**PAGE TEXT:**
********************

Alkatiri has accused Canberra of showing bad faith over the issue and last week indicated he may call on the US to intervene in the dispute.

"East Timor is one of the poorest countries in the world. Australia is one of the richest," Alkatiri says.

Behind the emotion there is a long history that begins before commercial oil and gas was discovered in Australia and with Indonesia just emerging from post-war colonialism, Papua New Guinea still under benign rule from Canberra and Timor being governed from Lisbon.

In 1953 Australia declared its maritime boundary to be the continental shelf. An accepted international move at the time, it caused little argument except where it ran close to other countries Indonesia, Timor and PNG.

Shortly after its 1975 East Timor invasion, Indonesia weighed into the boundary debate, deciding a border set equidistant from East Timor and Australia would best suit its interests.

It was at that time the oil and gas search in Australia was booming following discoveries of the large reservoirs off the North West Shelf which form the basis of the nation's biggest resource development and the Jabiru oilfield in the Timor Sea that ultimately produced more than 100 million barrels.

The scope of these finds made it imperative there be no doubt about the legal and fiscal framework under which exploration and development could take place in the waters to the north of Australia.

Thirteen years of negotiation followed, leading in 1989 to Indonesian foreign minister Ali Alatas and his Australian counterpart, Labor's Gareth Evans, signing the Timor Gap Treaty, memorably in an aircraft flying over the area that had been in dispute. The agreement provided for joint administration and splitting revenues 50:50 and was hailed as a significant step forward in relations between the two countries.

Yet there was a dissident voice. A US-based company, PetroTimor, argued that before the Indonesian invasion it had secured licences from the Portuguese administration in 1974 giving it rights over oil and gas exploration in the Timor Sea. PetroTimor continues to assert these rights today. Only last month it filed a suit under racketeering legislation in the US alleging another oil company paid $US2 million to a senior East Timorese politician to maintain its interest in the Timor Sea oil fields.

In reality, the Timor Sea has proved a disappointment in terms of its potential, with a relatively small number of reservoirs being discovered and some of those, including the Greater Sunrise reservoir, being technically challenging to exploit compared with the North West Shelf reservoirs.

But UN-backed estimates suggest that up to $US30 billion in revenues could be involved during the next 30 years.

When Australia led the international fight to halt the ravages of Indonesian-backed militia in East Timor in 1999, it is safe to say there was little thought given to the implications of the action for the Timor Sea Treaty.

Since his country's independence, Alkatiri has not been shy about accusing Australia of bullying East Timor and appears to have a poor opinion of Foreign Minister Alexander Downer and his handling of the petroleum issue.

He has indicated East Timor is in no hurry to ratify an agreement, already endorsed by the Australian parliament, that provides the legal and fiscal framework for a development of the Greater Sunrise reservoir by a joint venture led by Australia's second largest resources company, Woodside Petroleum.

Triggs says it was strategically unwise for Australia to have ratified the Timor Sea Treaty in 2002 without ensuring the arrangement for Greater Sunrise was in force. "While Australia has abundant natural resources, international tribunals have found that it is not the job of international law to refashion nature," she says. "It will be for Australia and East Timor to resolve their differences on a permanent seabed boundary both in good faith and with a clear understanding of the international rule of law."

As the boundary talks began in Dili yesterday, the definition of good faith seemed to depend on which side of the moral debate was taken. Publicly at least, international law was very much in the back seat.

********************

**SOURCE MATERIAL:**
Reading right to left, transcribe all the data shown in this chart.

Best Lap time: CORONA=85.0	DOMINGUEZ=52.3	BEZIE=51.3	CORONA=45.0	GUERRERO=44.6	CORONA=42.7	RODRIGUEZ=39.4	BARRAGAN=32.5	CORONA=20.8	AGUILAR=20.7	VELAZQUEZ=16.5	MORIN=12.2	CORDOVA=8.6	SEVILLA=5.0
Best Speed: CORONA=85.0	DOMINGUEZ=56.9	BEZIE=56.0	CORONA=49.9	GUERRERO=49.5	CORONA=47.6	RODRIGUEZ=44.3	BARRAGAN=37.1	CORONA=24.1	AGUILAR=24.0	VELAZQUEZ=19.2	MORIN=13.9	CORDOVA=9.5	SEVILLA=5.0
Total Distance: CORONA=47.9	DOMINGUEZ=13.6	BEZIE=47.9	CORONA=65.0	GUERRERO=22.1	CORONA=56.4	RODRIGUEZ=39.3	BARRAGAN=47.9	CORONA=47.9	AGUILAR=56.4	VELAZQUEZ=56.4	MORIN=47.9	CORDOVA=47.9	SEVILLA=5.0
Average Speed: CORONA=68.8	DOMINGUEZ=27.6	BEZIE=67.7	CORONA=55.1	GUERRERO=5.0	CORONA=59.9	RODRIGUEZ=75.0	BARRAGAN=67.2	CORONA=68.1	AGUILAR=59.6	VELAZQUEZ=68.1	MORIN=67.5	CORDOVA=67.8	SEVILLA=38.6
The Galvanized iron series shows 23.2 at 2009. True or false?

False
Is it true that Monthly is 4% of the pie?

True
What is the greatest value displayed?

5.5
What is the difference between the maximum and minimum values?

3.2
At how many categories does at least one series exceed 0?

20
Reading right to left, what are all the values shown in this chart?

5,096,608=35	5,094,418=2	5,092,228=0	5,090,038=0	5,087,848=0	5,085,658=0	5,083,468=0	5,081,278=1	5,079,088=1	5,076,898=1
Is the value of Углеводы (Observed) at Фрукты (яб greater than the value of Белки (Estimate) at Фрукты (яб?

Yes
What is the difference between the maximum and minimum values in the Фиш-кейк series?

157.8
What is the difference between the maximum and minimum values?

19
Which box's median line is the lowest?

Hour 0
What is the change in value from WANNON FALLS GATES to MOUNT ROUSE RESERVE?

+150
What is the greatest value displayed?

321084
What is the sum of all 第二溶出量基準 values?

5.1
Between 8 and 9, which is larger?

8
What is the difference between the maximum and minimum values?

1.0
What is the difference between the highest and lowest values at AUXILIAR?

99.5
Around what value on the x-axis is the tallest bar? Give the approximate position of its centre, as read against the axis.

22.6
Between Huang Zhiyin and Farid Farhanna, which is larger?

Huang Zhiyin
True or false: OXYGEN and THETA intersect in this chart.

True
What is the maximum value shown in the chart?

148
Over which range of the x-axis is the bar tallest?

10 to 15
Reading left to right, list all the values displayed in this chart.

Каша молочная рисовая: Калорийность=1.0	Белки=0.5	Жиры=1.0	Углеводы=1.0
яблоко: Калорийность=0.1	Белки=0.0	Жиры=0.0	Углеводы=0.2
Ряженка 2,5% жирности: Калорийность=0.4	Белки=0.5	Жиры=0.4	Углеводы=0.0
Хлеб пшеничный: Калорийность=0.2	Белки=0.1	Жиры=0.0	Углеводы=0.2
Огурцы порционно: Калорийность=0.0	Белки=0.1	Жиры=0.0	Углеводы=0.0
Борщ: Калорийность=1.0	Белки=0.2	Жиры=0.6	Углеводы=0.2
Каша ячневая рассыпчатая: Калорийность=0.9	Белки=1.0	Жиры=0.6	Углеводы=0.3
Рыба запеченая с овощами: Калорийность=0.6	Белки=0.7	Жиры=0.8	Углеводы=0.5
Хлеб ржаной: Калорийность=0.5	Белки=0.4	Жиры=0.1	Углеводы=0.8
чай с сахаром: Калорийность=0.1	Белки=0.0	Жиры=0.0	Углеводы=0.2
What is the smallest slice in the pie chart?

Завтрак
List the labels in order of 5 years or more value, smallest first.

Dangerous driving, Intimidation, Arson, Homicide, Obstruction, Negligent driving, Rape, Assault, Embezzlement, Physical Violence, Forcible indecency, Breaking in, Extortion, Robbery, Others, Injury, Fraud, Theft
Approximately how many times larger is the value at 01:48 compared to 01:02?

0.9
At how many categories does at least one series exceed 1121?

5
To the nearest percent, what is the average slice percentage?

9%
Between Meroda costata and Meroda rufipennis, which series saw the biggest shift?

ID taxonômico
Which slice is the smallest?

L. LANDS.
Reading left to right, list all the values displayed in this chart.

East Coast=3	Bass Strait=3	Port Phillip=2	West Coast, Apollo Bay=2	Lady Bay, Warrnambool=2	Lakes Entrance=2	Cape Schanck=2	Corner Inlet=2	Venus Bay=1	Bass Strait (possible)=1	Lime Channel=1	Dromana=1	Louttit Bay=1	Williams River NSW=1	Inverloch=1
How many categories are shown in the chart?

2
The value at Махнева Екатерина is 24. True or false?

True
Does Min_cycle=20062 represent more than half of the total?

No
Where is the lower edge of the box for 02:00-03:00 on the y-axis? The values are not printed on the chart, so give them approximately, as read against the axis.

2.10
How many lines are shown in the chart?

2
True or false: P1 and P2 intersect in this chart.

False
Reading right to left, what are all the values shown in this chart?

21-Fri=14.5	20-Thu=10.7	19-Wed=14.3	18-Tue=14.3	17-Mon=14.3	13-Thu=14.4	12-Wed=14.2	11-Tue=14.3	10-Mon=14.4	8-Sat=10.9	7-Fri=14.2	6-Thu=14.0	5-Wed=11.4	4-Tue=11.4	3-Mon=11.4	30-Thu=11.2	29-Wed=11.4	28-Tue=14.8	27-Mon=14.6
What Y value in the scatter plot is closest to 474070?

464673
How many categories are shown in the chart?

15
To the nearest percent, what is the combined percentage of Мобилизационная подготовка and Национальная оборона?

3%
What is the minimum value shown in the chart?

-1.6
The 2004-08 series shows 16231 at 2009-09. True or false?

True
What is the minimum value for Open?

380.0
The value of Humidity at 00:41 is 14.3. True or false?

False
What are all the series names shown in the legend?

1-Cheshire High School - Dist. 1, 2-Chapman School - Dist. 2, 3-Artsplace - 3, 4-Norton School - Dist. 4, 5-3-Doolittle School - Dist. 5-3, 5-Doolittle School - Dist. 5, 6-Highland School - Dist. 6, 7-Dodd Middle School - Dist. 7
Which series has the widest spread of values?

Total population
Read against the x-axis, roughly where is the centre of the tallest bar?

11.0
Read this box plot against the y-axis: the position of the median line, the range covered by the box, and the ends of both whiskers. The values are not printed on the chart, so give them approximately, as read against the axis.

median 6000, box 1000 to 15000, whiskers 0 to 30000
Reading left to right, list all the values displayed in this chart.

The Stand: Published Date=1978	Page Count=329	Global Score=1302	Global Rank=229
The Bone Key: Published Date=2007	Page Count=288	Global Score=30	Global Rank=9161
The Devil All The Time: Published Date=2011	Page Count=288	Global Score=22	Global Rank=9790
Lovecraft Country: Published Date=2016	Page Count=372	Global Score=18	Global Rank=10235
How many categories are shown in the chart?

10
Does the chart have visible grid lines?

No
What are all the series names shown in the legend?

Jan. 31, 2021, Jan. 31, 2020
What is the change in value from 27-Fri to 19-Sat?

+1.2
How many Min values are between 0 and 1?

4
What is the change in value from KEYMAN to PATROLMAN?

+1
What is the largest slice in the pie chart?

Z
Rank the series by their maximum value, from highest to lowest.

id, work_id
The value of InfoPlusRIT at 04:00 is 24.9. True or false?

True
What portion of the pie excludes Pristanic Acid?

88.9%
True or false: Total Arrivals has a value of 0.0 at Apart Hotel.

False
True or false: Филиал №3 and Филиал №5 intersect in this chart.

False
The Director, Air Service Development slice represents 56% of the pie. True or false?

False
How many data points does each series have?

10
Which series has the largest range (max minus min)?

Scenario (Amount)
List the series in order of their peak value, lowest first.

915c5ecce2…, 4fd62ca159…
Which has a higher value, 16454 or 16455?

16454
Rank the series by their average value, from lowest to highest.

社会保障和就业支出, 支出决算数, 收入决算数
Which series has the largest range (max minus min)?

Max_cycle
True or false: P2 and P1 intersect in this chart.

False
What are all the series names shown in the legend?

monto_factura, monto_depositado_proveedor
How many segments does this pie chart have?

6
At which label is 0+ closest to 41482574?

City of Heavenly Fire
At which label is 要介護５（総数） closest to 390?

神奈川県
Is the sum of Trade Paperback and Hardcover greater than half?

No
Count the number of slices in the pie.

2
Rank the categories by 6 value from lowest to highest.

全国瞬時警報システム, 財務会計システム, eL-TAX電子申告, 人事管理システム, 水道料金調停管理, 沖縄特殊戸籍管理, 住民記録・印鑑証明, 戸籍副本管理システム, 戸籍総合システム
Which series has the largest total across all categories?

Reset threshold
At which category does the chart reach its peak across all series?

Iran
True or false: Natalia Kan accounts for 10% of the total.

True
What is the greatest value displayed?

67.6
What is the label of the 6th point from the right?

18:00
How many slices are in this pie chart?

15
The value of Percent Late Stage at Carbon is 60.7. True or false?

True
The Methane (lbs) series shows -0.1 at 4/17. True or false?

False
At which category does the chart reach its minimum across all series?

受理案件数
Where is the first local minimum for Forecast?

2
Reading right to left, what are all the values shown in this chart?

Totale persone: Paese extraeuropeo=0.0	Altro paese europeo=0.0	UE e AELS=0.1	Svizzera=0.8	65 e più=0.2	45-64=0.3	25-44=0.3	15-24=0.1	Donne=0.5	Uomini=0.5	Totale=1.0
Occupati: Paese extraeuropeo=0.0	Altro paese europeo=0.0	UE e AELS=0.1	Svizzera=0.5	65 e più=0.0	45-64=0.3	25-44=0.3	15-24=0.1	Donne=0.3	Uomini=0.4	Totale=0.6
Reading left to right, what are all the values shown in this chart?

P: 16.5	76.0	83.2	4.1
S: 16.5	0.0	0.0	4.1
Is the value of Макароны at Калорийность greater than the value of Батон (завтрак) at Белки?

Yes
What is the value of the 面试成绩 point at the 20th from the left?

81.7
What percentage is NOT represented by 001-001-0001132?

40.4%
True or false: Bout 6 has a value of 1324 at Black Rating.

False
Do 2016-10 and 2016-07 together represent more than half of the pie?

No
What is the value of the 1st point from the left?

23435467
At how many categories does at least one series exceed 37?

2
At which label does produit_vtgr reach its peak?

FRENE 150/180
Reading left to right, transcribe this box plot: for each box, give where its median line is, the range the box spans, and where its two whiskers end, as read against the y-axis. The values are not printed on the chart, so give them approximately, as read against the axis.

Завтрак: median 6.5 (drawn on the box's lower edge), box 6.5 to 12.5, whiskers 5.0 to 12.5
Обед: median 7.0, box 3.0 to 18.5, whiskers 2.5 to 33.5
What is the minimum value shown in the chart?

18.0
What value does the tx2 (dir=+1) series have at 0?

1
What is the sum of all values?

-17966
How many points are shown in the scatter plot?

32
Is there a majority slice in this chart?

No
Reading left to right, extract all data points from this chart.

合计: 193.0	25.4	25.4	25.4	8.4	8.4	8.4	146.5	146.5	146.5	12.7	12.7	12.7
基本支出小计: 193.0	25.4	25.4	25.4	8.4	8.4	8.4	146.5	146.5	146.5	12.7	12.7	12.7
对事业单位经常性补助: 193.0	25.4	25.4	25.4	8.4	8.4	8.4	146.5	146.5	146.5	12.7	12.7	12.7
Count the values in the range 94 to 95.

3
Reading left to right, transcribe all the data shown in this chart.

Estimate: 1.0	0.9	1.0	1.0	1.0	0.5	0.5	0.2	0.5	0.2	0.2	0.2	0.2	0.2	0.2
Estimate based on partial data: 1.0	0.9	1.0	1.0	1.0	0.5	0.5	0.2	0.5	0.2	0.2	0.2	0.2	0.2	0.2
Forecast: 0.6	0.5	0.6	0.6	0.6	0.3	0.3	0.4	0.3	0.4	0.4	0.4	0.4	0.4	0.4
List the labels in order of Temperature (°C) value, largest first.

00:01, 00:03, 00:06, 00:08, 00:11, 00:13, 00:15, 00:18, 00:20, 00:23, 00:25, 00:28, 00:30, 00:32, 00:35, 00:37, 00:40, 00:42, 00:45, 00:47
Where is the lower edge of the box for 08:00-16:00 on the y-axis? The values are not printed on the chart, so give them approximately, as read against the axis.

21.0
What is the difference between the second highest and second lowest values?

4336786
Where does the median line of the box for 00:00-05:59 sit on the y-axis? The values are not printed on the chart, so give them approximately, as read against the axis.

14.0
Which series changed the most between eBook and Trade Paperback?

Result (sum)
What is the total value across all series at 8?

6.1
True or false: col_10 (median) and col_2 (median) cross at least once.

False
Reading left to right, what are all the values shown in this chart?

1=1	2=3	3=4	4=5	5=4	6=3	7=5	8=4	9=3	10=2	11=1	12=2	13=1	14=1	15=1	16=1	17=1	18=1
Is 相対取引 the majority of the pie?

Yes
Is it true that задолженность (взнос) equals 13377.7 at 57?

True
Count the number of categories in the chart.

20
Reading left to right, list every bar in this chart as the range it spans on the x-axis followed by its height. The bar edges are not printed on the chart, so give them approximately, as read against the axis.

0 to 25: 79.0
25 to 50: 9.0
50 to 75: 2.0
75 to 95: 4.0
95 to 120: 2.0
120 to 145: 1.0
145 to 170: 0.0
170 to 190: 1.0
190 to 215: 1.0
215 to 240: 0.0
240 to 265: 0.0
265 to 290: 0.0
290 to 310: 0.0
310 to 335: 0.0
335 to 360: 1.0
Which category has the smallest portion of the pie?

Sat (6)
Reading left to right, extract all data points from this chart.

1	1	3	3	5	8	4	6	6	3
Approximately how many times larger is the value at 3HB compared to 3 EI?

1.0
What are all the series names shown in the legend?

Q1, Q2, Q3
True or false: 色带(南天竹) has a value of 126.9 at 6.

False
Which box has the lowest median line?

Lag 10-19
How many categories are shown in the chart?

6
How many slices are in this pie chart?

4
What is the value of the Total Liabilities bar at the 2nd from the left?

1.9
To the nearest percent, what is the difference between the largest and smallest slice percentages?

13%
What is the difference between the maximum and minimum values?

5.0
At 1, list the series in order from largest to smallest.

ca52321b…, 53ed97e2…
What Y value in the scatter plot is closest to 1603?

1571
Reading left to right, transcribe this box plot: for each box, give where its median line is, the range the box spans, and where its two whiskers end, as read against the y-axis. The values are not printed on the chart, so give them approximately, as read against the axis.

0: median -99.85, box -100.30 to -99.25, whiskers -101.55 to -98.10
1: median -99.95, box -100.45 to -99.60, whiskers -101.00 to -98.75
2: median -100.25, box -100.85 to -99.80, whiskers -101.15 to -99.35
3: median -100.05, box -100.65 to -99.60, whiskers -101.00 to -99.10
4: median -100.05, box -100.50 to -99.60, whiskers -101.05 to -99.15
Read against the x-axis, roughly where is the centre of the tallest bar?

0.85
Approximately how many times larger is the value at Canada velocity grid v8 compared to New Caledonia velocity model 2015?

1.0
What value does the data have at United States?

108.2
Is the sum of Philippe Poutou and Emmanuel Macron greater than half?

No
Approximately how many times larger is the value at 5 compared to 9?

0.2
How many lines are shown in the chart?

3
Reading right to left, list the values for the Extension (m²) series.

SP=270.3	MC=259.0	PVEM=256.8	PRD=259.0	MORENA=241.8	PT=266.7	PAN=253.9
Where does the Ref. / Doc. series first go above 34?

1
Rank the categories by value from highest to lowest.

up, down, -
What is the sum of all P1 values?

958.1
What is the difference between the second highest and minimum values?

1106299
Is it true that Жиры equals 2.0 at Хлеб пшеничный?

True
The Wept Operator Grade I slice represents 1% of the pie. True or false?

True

********************

**ASSIGNMENT 1:**
From the Timor Sea article, extract the passage that begins at "Since his country's" and ends after "the petroleum issue.", copying it word for word.
**ASSIGNMENT 2:**
For each statement below, answer yes or no according to the Timor Sea article, and quote the words from the article that decide it.
(a) The Timor Gap Treaty was signed aboard an aircraft flying over the disputed area.
(b) The Jabiru oilfield produced fewer than 50 million barrels.
(c) PetroTimor says it obtained licences from the Portuguese administration in 1974.

**REPLY 1:**
Since his country's independence, Alkatiri has not been shy about accusing Australia of bullying East Timor and appears to have a poor opinion of Foreign Minister Alexander Downer and his handling of the petroleum issue.

**REPLY 2:**
(a) Yes: "signing the Timor Gap Treaty, memorably in an aircraft flying over the area that had been in dispute"
(b) No: "the Jabiru oilfield in the Timor Sea that ultimately produced more than 100 million barrels"
(c) Yes: "it had secured licences from the Portuguese administration in 1974"